Task set =>
A - In the comment, rewrite the passage between "Palestinians have every" and "for their oppressors.", inclusive, substituting "ammunition" for "fodder".
B - According to the comment, what do outsiders frequently blame for gender bias in Palestinian and other Arab cultures?

Extract =>
· · · · ·
PLEASE link to where to order the book!

Finally! I’d really like to read this book. Gender-bias (specifically the preference and impunity of males) is quite pervasive in Palestinian culture and Arab cultures in general. As a Palestinian-American female it’s something I have witnessed and been angered by for many years of my life. Outsiders frequently attribute it to Islam, and while Islam is a male-dominated religion, it doesn’t condone many of the misogynistic practices in Palestinian and other Arab cultures. I hope this book can be an impetus for dialogue in the Palestinian community (diaspora and otherwise) to reform the stark and outrageous sexism that exists in Arab culture. I haven’t read this book but I doubt the misogyny of the male characters in this novel is “a tad over-wrought”. Men in the Arab world get away with the most morally reprehensible conduct imaginable frequently at a woman’s expense, simply because they are men. The author of this blog post needs to recognize his Arab male privilege and realize that to many Arab women, Arab men are just as vile as Zionists if not more so. Hence, why Zionism “nearly loses its violent edge in comparison” to Arab patriarchy. This is not to sugar-coat Zionism, but to assert the fact that Palestinian women experience a double-oppression: within their own misogynistic culture and at the hands of Zionists.

Palestinians have every right to their land. The status of women throughout the Arab world, however, is tough to witness. It provides fodder for their oppressors.
· · · · ·
Information provided =>
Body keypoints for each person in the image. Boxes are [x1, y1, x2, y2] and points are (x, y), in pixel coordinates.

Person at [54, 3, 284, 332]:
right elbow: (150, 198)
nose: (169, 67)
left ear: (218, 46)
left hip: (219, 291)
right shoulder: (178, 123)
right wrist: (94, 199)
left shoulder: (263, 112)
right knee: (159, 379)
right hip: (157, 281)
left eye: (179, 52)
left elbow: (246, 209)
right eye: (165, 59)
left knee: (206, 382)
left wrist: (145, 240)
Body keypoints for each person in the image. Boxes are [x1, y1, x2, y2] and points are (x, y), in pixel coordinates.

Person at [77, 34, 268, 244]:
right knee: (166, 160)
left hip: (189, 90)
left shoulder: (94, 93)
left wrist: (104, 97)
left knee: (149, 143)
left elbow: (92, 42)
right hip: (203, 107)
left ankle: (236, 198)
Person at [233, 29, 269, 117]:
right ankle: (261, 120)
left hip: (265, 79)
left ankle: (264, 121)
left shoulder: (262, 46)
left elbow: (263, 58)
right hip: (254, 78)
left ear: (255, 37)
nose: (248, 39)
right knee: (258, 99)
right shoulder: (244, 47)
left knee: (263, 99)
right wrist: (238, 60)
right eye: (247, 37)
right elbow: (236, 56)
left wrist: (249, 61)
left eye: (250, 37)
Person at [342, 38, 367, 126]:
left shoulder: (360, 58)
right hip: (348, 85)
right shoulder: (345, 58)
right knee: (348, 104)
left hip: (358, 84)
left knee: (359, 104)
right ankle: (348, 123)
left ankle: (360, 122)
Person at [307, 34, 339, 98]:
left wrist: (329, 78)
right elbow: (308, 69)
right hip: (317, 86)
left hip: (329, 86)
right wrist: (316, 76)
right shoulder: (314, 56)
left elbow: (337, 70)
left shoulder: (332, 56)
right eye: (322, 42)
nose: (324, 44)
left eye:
· · · · ·
Answer set =>
A -
Palestinians have every right to their land. The status of women throughout the Arab world, however, is tough to witness. It provides ammunition for their oppressors.

B - Islam.